## Records for this task
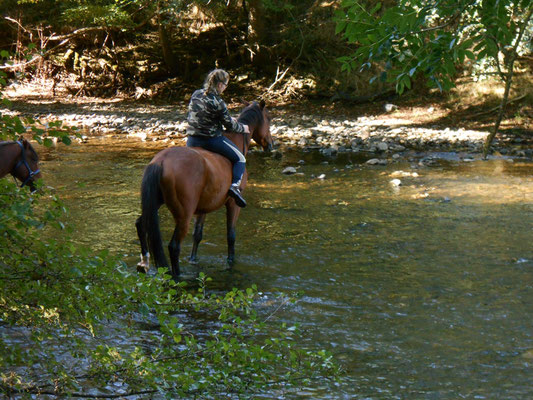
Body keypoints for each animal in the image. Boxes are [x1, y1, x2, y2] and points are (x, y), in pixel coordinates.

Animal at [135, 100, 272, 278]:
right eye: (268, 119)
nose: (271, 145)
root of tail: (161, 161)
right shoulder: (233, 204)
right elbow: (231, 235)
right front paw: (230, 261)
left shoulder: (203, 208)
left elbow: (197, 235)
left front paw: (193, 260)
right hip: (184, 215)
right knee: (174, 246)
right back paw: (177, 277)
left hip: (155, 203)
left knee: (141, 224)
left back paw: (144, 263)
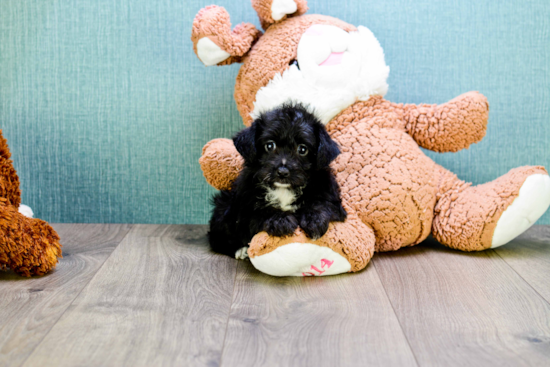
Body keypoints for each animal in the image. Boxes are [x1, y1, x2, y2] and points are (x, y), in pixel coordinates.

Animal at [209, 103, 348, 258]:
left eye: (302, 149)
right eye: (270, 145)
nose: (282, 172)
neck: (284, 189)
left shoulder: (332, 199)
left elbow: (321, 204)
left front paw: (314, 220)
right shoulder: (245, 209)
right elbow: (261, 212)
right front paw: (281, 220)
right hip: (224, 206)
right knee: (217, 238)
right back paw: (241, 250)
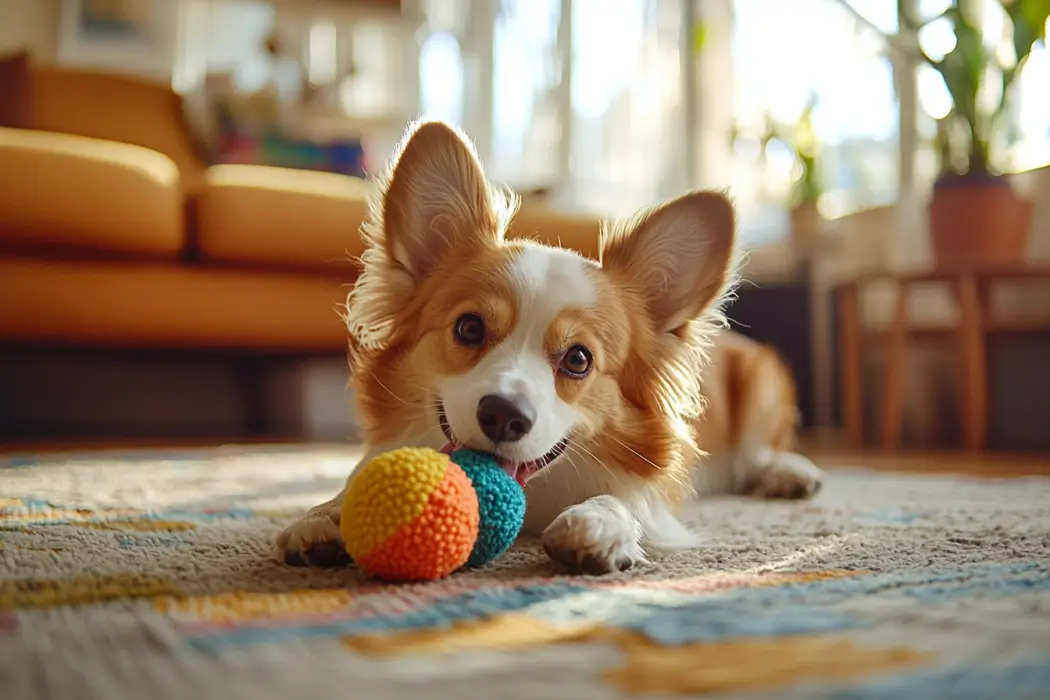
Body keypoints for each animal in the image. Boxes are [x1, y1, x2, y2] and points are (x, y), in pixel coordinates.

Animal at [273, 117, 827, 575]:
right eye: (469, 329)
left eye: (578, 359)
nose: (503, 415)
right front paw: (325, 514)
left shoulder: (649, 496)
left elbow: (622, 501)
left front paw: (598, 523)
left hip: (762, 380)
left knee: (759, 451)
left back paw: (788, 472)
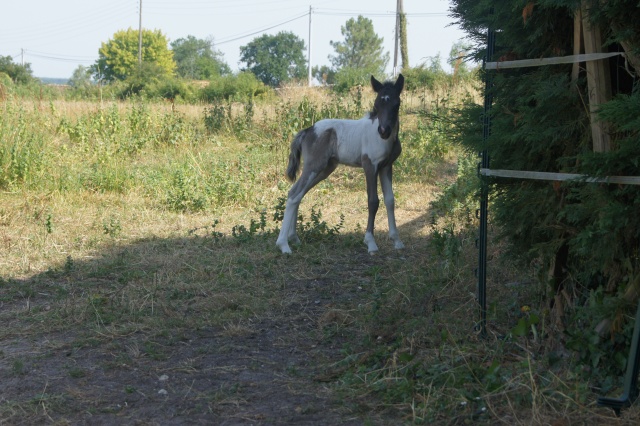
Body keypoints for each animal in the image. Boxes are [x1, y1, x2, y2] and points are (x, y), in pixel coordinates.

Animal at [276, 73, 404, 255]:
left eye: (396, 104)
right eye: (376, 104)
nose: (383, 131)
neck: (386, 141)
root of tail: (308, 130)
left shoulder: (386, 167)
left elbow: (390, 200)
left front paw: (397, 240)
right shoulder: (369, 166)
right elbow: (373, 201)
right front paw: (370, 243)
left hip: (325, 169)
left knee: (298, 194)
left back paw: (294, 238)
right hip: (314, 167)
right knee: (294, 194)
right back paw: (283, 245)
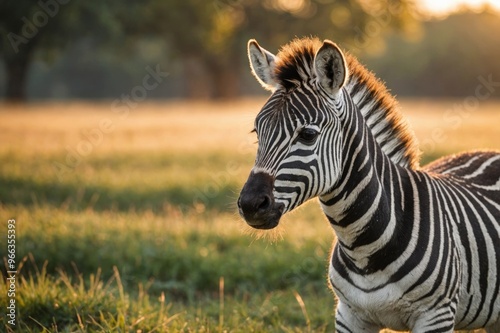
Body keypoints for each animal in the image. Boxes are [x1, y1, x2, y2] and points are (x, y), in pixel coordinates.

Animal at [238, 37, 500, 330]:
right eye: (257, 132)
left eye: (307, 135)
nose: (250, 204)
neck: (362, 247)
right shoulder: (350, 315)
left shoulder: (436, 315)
--
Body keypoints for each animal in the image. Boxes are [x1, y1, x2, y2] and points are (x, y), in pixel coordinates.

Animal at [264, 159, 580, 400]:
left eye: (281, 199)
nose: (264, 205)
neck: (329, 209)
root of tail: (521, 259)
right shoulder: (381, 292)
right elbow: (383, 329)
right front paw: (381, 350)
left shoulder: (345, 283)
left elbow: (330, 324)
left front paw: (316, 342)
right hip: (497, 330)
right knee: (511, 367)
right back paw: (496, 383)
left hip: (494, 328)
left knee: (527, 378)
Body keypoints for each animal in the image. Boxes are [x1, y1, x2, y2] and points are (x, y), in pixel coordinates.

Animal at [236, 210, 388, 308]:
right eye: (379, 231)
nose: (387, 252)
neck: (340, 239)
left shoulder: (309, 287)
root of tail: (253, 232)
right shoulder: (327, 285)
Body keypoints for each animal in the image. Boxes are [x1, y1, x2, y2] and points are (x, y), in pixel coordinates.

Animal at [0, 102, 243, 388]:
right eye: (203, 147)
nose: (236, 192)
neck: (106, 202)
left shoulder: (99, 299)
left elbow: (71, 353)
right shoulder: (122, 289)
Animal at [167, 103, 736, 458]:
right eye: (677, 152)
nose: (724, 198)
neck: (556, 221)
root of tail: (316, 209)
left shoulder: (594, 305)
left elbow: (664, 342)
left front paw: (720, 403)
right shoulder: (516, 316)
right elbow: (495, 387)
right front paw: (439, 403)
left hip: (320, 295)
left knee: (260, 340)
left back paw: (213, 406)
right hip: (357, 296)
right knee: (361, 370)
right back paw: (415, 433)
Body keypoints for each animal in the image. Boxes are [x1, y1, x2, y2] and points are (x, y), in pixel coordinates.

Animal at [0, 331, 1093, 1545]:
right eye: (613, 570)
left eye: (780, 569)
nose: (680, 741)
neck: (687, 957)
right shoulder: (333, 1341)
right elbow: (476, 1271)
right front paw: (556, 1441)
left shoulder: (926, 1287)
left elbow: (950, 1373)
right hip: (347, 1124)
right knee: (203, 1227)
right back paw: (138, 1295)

## Task prompt
Pick out the lines above that hold the string "nose" and show them.

## Solved exercise
nose: (271, 145)
nose: (282, 172)
nose: (503, 415)
nose: (383, 131)
nose: (250, 204)
nose: (264, 205)
nose: (387, 252)
nose: (236, 192)
nose: (724, 198)
nose: (680, 741)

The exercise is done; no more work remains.